PLATO showed that in patients with acute coronary syndrome, ticagrelor reduced cardiovascular death, MI, or stroke compared with clopidogrel, without a significant increase in overall major bleeding. It did increase non-CABG major bleeding and dyspnea.
Study design
- Multicenter, randomized, double-blind trial
- N = 18,624
- Patients hospitalized with acute coronary syndrome
- Randomized to ticagrelor vs clopidogrel
- Median treatment duration 9 months
- Primary outcome assessed at 12 months
Population
Included
- ACS with or without ST-segment elevation
- Planned invasive or medical management
- Presentation within 24 hours of symptom onset
- Eligible for dual antiplatelet therapy
Excluded
- Need for oral anticoagulation
- Recent fibrinolytic therapy before randomization
- Increased bleeding risk
- Contraindication to clopidogrel or ticagrelor
- Clinically important bradycardia without pacemaker
ACS population
STEMI + NSTEMI/UA
Invasive or medical strategy
DAPT trial
12-month outcome
Interventions
Ticagrelor
- Loading dose 180 mg
- Maintenance dose 90 mg BID
- Given with aspirin
Clopidogrel
- Loading dose 300-600 mg when appropriate
- Maintenance dose 75 mg daily
- Given with aspirin
Primary outcome
- Composite of cardiovascular death, MI, or stroke
- 9.8% with ticagrelor vs 11.7% with clopidogrel at 12 months
- HR 0.84, 95% CI 0.77-0.92
- P < 0.001
- Driven mainly by reductions in MI and cardiovascular death
Ticagrelor vs clopidogrel
Primary composite endpoint at 12 months
15%
11.25%
7.5%
3.75%
0%
9.8% vs 11.7% | HR 0.84 | P < 0.001
Primary composite: cardiovascular death, MI, or stroke at 12 months.
Secondary outcomes
| Outcome | Ticagrelor | Clopidogrel | Effect |
|---|---|---|---|
| Primary composite | 9.8% | 11.7% | HR 0.84, 95% CI 0.77-0.92 |
| MI | 5.8% | 6.9% | HR 0.84, 95% CI 0.75-0.95 |
| Cardiovascular death | 4.0% | 5.1% | HR 0.79, 95% CI 0.69-0.91 |
| All-cause mortality | 4.5% | 5.9% | HR 0.78, 95% CI 0.69-0.89 |
| Stroke | 1.5% | 1.3% | No significant reduction |
Safety
| Safety outcome | Ticagrelor | Clopidogrel | Interpretation |
|---|---|---|---|
| Overall major bleeding | 11.6% | 11.2% | No significant difference |
| Non-CABG major bleeding | 4.5% | 3.8% | Increased with ticagrelor |
| Dyspnea | 13.8% | 7.8% | More common with ticagrelor |
Practical point: ticagrelor has better ischemic efficacy than clopidogrel in ACS, but watch for dyspnea, bradyarrhythmias, bleeding risk, adherence issues with BID dosing, and cost/access barriers.
Interpretation
- Ticagrelor was superior to clopidogrel for ACS patients treated with DAPT.
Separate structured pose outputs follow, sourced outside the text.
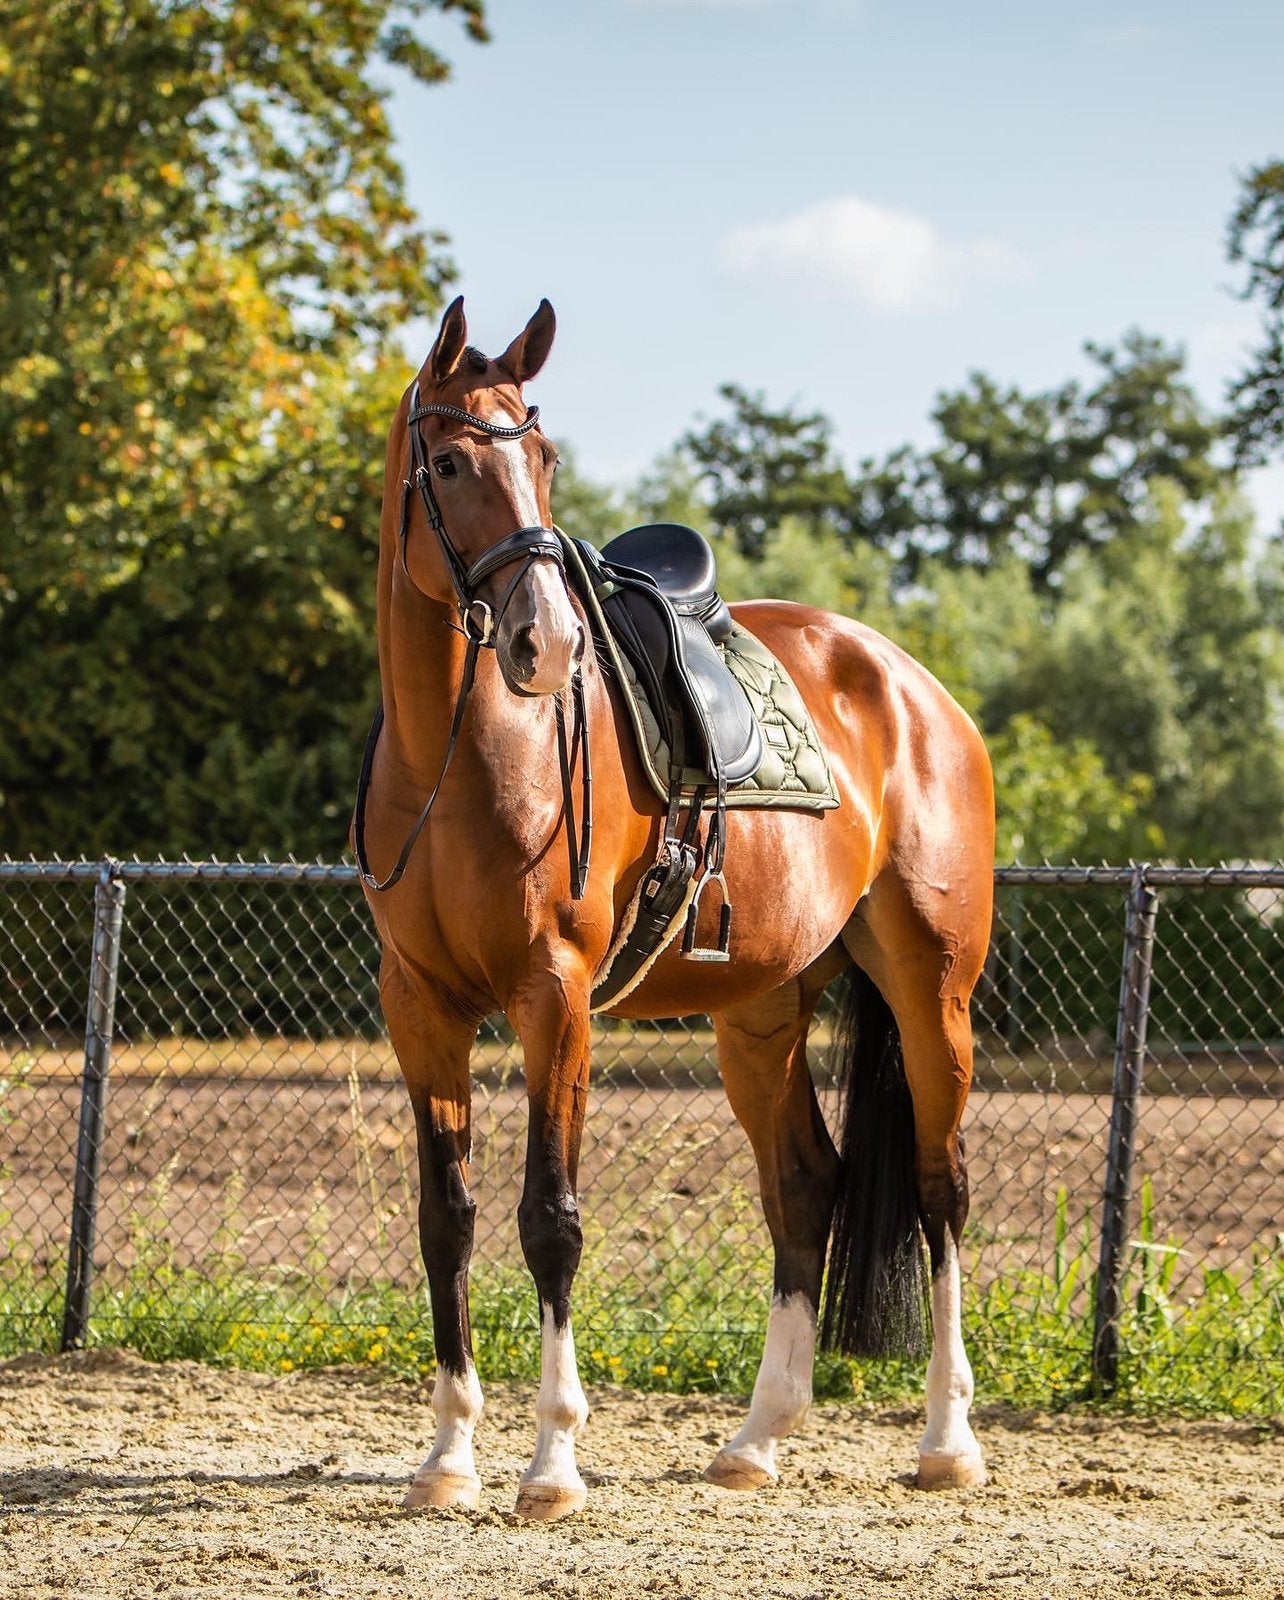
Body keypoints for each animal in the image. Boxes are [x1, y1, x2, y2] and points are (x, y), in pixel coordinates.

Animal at [353, 297, 995, 1520]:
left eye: (545, 461)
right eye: (450, 461)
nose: (547, 643)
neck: (461, 758)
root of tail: (912, 685)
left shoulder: (554, 999)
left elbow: (549, 1220)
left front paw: (552, 1465)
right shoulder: (422, 1008)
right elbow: (443, 1217)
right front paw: (448, 1458)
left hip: (930, 989)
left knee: (941, 1192)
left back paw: (948, 1441)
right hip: (761, 1014)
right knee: (808, 1186)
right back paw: (756, 1439)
- The benefit included lower MI, cardiovascular death, and all-cause mortality.
- Overall major bleeding was not significantly higher, but non-CABG major bleeding increased.
- PLATO helped establish ticagrelor as a preferred P2Y12 inhibitor for many ACS patients.
- Clopidogrel remains reasonable when bleeding risk, intolerance, cost, drug interactions, or need for oral anticoagulation make ticagrelor less appropriate.
Citation: Wallentin L, Becker RC, Budaj A, et al. Ticagrelor versus Clopidogrel in Patients with Acute Coronary Syndromes. New England Journal of Medicine. 2009;361:1045-1057.